Just Over the Trees
The front yard of the farm where I played as a child faced Highway 53,
A rural road with nothing on the other side but a small creek and trees
I often imagined what was on the other side of those trees, and the prevailing theory for some time was that it was France.
I could hear a distant hum that alternately lowered and lightened in tone
And learned only later it was from semitrucks and cars traveling the interstate road
I-95 was all that was beyond the woods, I’d later find
Which was disappointing at first, but would again my excitement ignite
When my family took to it with everything we had In a handmade trailer, Datsun, and Econoline van To a place where we would have neighbors and friends in walking distance, which seemed to me almost as foreign as France.

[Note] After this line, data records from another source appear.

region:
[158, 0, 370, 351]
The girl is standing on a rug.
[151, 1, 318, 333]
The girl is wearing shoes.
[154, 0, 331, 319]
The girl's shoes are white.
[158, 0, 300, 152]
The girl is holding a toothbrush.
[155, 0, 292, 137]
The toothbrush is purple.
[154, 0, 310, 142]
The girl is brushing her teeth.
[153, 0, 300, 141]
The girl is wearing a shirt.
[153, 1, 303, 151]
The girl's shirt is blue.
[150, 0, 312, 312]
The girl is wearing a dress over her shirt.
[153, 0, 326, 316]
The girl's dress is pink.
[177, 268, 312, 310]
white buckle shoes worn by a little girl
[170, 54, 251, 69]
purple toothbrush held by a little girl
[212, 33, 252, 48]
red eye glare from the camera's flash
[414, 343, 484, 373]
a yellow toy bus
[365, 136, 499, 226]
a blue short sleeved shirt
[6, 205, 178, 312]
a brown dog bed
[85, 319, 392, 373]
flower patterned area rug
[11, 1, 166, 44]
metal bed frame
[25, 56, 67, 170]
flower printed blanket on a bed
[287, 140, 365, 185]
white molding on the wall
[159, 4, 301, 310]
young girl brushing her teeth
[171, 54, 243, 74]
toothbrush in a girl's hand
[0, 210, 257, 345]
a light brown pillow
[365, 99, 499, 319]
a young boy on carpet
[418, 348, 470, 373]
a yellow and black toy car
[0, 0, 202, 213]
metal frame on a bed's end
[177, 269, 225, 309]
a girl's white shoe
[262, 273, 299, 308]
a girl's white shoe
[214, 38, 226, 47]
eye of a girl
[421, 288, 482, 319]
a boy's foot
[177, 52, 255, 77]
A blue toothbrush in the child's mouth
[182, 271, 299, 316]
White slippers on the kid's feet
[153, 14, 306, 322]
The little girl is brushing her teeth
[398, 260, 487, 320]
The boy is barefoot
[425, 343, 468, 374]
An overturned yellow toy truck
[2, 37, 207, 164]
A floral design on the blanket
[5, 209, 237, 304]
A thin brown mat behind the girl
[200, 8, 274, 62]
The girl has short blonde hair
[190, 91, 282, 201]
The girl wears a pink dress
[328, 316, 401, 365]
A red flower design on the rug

But though the interstate has hosted many captivating tales of its own I’d learn
The daydream that France was on the other side is what I prefer.
It was more fun to think that the distant but indistinguishable sounds were what France sounds
like from where I am now
And that when I get older all I’ll have to do is walk through the forest to hear it more clearly and see the world beyond this land of dogs, cats, and cows.
Yes, in short time I learned it wasn’t true.
But I still find myself amused
That there was a time when something so close and common seemed so exotic and foreign
And a place so far away seemed as simple to find as a walk to be taken through the forest
just as soon as I could cross the highway without getting spanked for it.